Mit einem Festgottesdienst in der proppenvollen katholischen Thomaskirche haben zahlreiche Gemeindemitglieder an die Einweihung
Mit einem Festgottesdienst in der proppenvollen katholischen Thomaskirche haben zahlreiche Gemeindemitglieder an die Einweihung des Gotteshauses in Unterrombach vor 30 Jahren durch Weihbischof Bernhard Rieger erinnert. (Foto: Thomas Siedler)
Johannes Müller

Zahlreiche Gläubige sind am Sonntag in die katholische Thomaskirche nach Unterrombach gekommen. Bei einem Festgottesdienst erinnerte sich die Gemeinde an die Einweihung vor 30 Jahren durch Weihbischof Bernhard Rieger. Gefeiert wurde danach mit einem Sektempfang und einer Diaschau in der Kirche.

Weil der Weihbischof vor fünf Jahren mit 90 Jahren gestorben ist, setzte Pfarrer Wolfgang Maiwurm dem fünfjährigen Jannik Bezler die Mitra auf. So war der kleine Jannik nicht nur der „Vertreter“ des Weihbischofs, sondern durfte auch die erste Kerze am Adventskranz entzünden. In seiner Festpredigt überbrachte Pastoralreferent Wolfgang Fimpel Grüße des damaligen Pfarrers Hans Jörg Mangold, der heute im Ruhestand in Neuler lebt und krankheitshalber nicht kommen konnte.
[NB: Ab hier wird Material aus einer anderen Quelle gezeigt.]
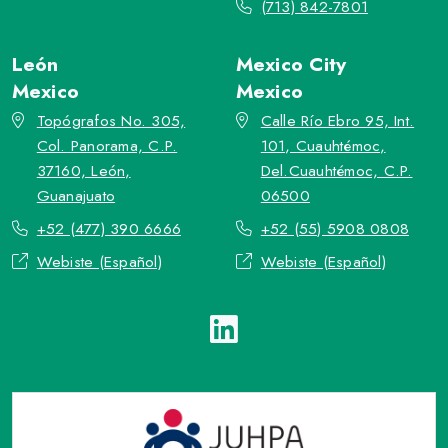
(713) 842-7801
León
Mexico City
Mexico
Mexico
Topógrafos No. 305,
Calle Río Ebro 95, Int.
Col. Panorama, C.P.
101, Cuauhtémoc,
37160, León,
Del.Cuauhtémoc, C.P.
Guanajuato
06500
+52 (477) 390 6666
+52 (55) 5908 0808
Webiste (Español)
Webiste (Español)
Fimpel integrierte die Gemeinde in vielen Fragen aus der Zeit des Kirchenbaus von Sankt Thomas. Alle, die betroffen waren oder die richtige Antwort wussten, durften sich von ihren Plätzen erheben. Gefragt wurde, wer bei der Einweihung dabei war, wer in Sankt Thomas getauft wurde, wer seine Erstkommunion, seine Firmung oder seine Hochzeit hier erlebte. Jedesmal waren es erstaunlich viele, die aufstehen durften. Sogar unter den Ministranten waren welche, die schon vor 30 Jahren ihren Dienst am Altar versehen haben.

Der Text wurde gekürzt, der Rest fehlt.